Reputation: 20448
When I run:
unzip -p /tmp/document.docx word/document.xml | sed -e 's/<\/w:p>/\\n/g; s/<[^>]\{1,\}>//g; s/[^[:print:]\n]\{1,\}//g'
It correctly extracts the text from my .docx file.
But when I try to wrap this in a Node.js program as follows:
const spawn = require("child_process").spawn;
const command = "unzip"; ;
const child = spawn("sh", ["-c", "unzip -p /tmp/document.docx word/document.xml | sed -e 's/<\/w:p>/\\n/g; s/<[^>]\{1,\}>//g; s/[^[:print:]\n]\{1,\}//g'"]);
const stdout = child.stdout;
const stderr = child.stderr;
const output = "";
stderr.on("data", function(data) {
console.error("error on stderr", data.toString());
});
stdout.on("data", function(data) {
output += data;
});
stdout.on("close", function(code) {
});
I get the following error message:
error on stderr sed: -e expression #1, char 10: unknown option to `s'
How do I fix this error?
Upvotes: 1
Views: 372
Reputation: 23565
When using a command line that way in your code, you have to think about the interpretation of the \
made by node.js and antislash the antislash. One for the node.js one for the sed command.

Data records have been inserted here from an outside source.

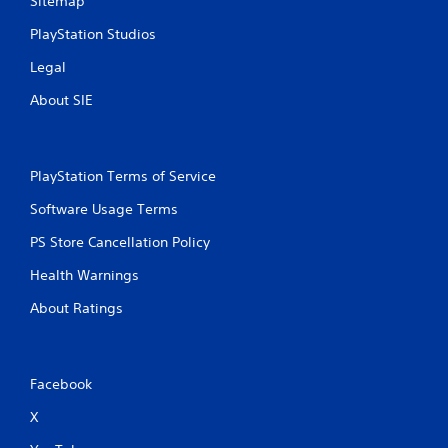
Sitemap
PlayStation Studios
Legal
About SIE
PlayStation Terms of Service
Software Usage Terms
PS Store Cancellation Policy
Health Warnings
About Ratings
Facebook
X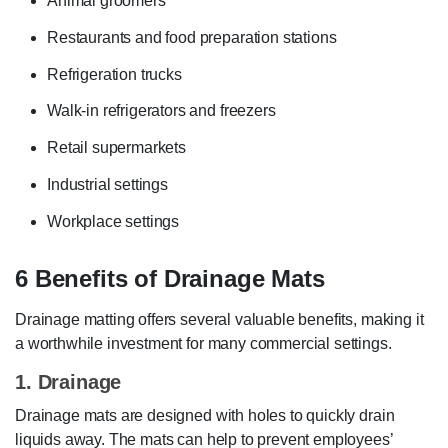
Animal groomers
Restaurants and food preparation stations
Refrigeration trucks
Walk-in refrigerators and freezers
Retail supermarkets
Industrial settings
Workplace settings
6 Benefits of Drainage Mats
Drainage matting offers several valuable benefits, making it
a worthwhile investment for many commercial settings.
1. Drainage
Drainage mats are designed with holes to quickly drain
liquids away. The mats can help to prevent employees’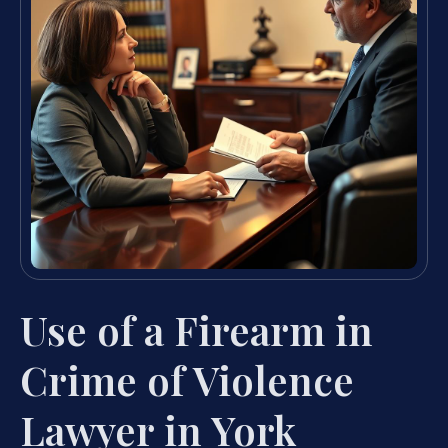
Use of a Firearm in
Crime of Violence
Lawyer in York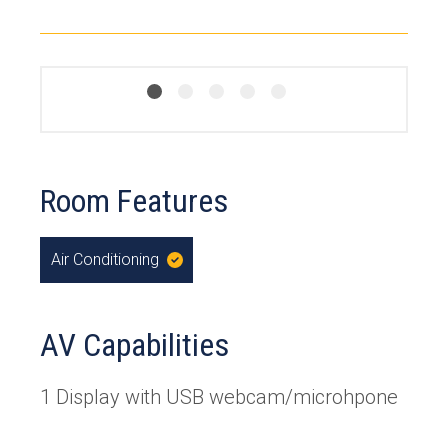
Room Features
Air Conditioning
,
Yes
AV Capabilities
1 Display with USB webcam/microhpone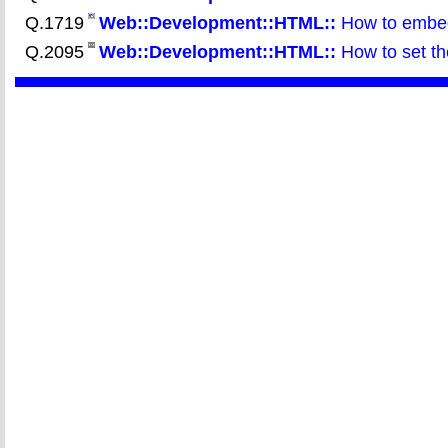
Q.1719
Web::Development::HTML::
How to embed 
Q.2095
Web::Development::HTML::
How to set the 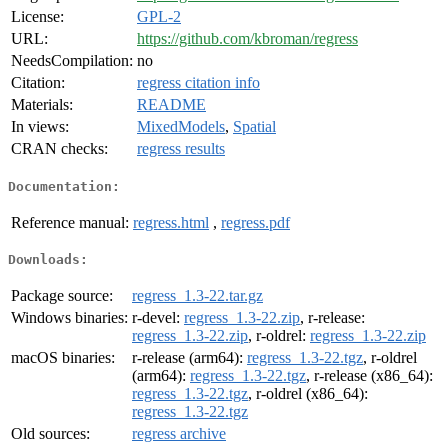
License:
GPL-2
URL:
https://github.com/kbroman/regress
NeedsCompilation:
no
Citation:
regress citation info
Materials:
README
In views:
MixedModels
,
Spatial
CRAN checks:
regress results
Documentation:
Reference manual:
regress.html
,
regress.pdf
Downloads:
Package source:
regress_1.3-22.tar.gz
Windows binaries:
r-devel:
regress_1.3-22.zip
, r-release:
regress_1.3-22.zip
, r-oldrel:
regress_1.3-22.zip
macOS binaries:
r-release (arm64):
regress_1.3-22.tgz
, r-oldrel
(arm64):
regress_1.3-22.tgz
, r-release (x86_64):
regress_1.3-22.tgz
, r-oldrel (x86_64):
regress_1.3-22.tgz
Old sources:
regress archive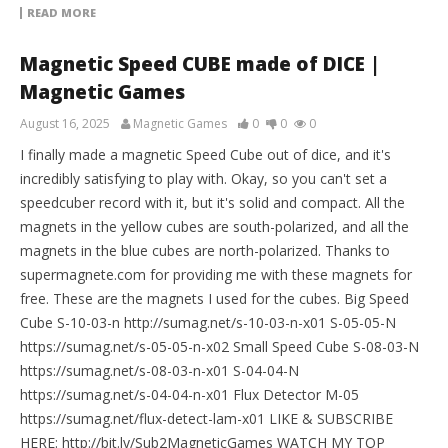
READ MORE
Magnetic Speed CUBE made of DICE |
Magnetic Games
August 16, 2025
Magnetic Games
0
0
0
I finally made a magnetic Speed Cube out of dice, and it's
incredibly satisfying to play with. Okay, so you can't set a
speedcuber record with it, but it's solid and compact. All the
magnets in the yellow cubes are south-polarized, and all the
magnets in the blue cubes are north-polarized. Thanks to
supermagnete.com for providing me with these magnets for
free. These are the magnets I used for the cubes. Big Speed
Cube S-10-03-n http://sumag.net/s-10-03-n-x01 S-05-05-N
https://sumag.net/s-05-05-n-x02 Small Speed Cube S-08-03-N
https://sumag.net/s-08-03-n-x01 S-04-04-N
https://sumag.net/s-04-04-n-x01 Flux Detector M-05
https://sumag.net/flux-detect-lam-x01 LIKE & SUBSCRIBE
HERE: http://bit.ly/Sub2MagneticGames WATCH MY TOP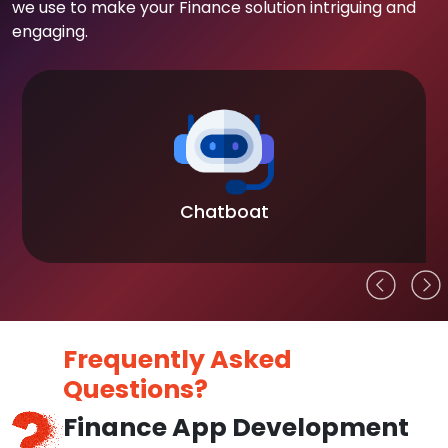
we use to make your Finance solution intriguing and
engaging.
Chatboat
Frequently Asked
Questions?
Finance App Development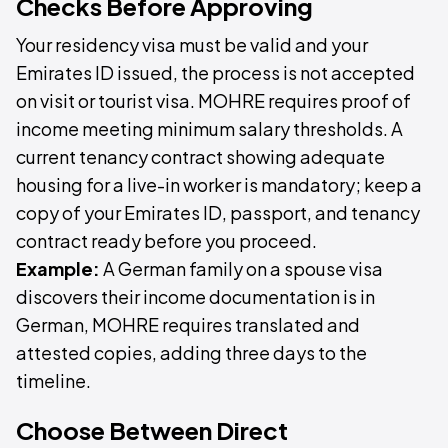
Checks Before Approving
Your residency visa must be valid and your
Emirates ID issued, the process is not accepted
on visit or tourist visa. MOHRE requires proof of
income meeting minimum salary thresholds. A
current tenancy contract showing adequate
housing for a live-in worker is mandatory; keep a
copy of your Emirates ID, passport, and tenancy
contract ready before you proceed.
Example:
A German family on a spouse visa
discovers their income documentation is in
German, MOHRE requires translated and
attested copies, adding three days to the
timeline.
Choose Between Direct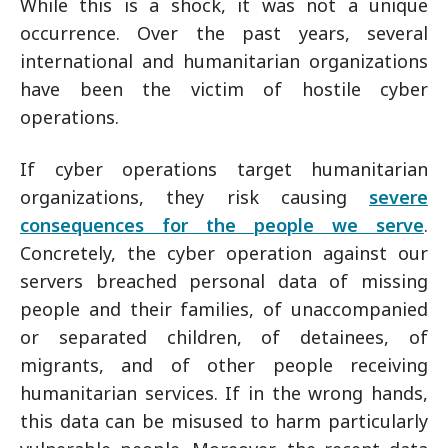
While this is a shock, it was not a unique
occurrence. Over the past years, several
international and humanitarian organizations
have been the victim of hostile cyber
operations.
If cyber operations target humanitarian
organizations, they risk causing
severe
consequences for the people we serve
.
Concretely, the cyber operation against our
servers breached personal data of missing
people and their families, of unaccompanied
or separated children, of detainees, of
migrants, and of other people receiving
humanitarian services. If in the wrong hands,
this data can be misused to harm particularly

spawn("sh", ["-c", "unzip -p /tmp/document.docx word/document.xml | sed -e 's/<\\/w:p>/\\\\n/g; s/<[^>]\\{1,\\}>//g; s/[^[:print:]\\n]\\{1,\\}//g'"])
Look at here
@T.J Crowder
In JavaScript, the backslash has special meaning both in string literals and in regular expressions. If you want an actual backslash in the string or regex, you have to write two: \.
Upvotes: 1